Increased home working and being constantly on-call is changing business travel for the better, according to new research by the Institute of Travel Management (ITM). Thanks to e-mail, blackberries, PDAs and laptops, home working is now encouraged by 40 percent of British companies; two-thirds regard connectivity as a vital requirement when their employees are traveling on business.
Surprisingly, this always-on-call culture is seen as reducing rather than increasing the stress placed on employees, according to Paul Tilstone, ITM's executive director: "Instead of being constantly in demand, travelers no longer have to face a mountain of work when they return to the office. Working on the move makes business more competitive, although the increased expectation on the employee could have the opposite effect in the future."
But corporate thinking is far from agreed on how to get the best from the employee, says Tilstone. "There are some striking contradictions between what companies say and what they do. Despite the importance placed in staying in touch, less than a third of organizations actually give their people any advice on connectivity when traveling.
"Airport lounge access is another case in point. Companies are missing out on how lounges can benefit employee productivity. The cost of lounge access is modest, and travelers can work in peace. However less than 7 percent of British companies purchase lounge access for their travelers when it is not included through class of travel or executive club status.

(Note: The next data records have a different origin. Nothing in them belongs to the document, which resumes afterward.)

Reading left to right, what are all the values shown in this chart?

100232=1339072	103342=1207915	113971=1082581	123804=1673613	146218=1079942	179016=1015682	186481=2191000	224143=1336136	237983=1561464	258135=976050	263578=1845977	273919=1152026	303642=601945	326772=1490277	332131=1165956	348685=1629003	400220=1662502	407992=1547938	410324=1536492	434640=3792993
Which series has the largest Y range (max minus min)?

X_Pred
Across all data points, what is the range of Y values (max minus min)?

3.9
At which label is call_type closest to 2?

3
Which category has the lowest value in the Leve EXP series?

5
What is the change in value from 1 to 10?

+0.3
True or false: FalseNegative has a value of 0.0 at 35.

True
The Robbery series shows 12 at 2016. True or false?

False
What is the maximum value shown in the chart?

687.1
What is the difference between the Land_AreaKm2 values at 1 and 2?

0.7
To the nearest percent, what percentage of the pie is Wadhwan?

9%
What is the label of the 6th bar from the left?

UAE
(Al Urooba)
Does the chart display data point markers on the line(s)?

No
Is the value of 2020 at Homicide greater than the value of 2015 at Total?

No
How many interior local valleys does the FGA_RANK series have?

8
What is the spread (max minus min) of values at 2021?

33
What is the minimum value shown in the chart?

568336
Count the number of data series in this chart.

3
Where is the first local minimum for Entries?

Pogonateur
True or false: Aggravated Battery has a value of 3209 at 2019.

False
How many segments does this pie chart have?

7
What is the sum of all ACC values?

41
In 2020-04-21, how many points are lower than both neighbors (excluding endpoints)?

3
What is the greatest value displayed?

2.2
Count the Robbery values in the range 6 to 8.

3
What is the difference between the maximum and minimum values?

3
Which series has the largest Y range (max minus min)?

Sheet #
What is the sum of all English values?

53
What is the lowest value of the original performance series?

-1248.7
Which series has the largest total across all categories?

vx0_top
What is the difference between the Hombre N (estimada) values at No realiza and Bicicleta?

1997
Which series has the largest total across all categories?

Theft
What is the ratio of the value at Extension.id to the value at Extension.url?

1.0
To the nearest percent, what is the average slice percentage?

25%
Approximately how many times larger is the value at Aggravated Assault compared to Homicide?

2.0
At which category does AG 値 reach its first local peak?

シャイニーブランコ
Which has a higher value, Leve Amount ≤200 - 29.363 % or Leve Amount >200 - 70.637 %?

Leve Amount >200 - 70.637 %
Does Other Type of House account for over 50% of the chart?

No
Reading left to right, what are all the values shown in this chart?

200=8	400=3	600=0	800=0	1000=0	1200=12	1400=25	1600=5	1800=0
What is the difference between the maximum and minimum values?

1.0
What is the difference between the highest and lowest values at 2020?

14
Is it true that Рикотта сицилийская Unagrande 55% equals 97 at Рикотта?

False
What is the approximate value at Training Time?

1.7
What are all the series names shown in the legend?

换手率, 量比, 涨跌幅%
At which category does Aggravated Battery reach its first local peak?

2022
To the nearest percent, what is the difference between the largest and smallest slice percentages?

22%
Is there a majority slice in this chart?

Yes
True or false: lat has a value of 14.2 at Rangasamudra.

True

"Although 75 percent of companies are now promoting transport choices to their staff based on efficient use of time, many travelers are encouraged to fly direct to save time, but at a higher cost. If travelers know that they have access to a place where they can work, regardless of who they fly with, or in what class, they are less likely to be driven by collecting benefits from frequent flyer schemes. This will increase compliance, which will drive down costs," Tilstone concludes.
Travel time is increasingly viewed as an opportunity to clear the in-tray, points out Colin Goldney, managing director of ITM's research partner, Argate Consulting. "Whether it's on the Blackberry, the mobile, the tube, in a taxi or even onboard the aircraft before push-back from the gate, travelers are planning their workloads and e-mails around the periods of downtime in their journey. The productivity value of lounges, limo drives, express check-ins and the ability to shield the contents on your laptop screen from your neighbor is often overlooked in procurement policies that demand the lowest logical fare."
As companies consider the implications of corporate manslaughter legislation, embrace concepts of corporate social responsibility, and as home working becomes even more common, companies are having to decide whether a home office worker taking the train into London for a meeting constitutes business or commuter traffic and what their responsibilities are for that trip.
The findings of this latest ITM research follows an earlier ITM survey which showed that changes in working practice are blurring the boundaries between commuter and business travel. This is leading some companies to adopt more formal travel planning for both.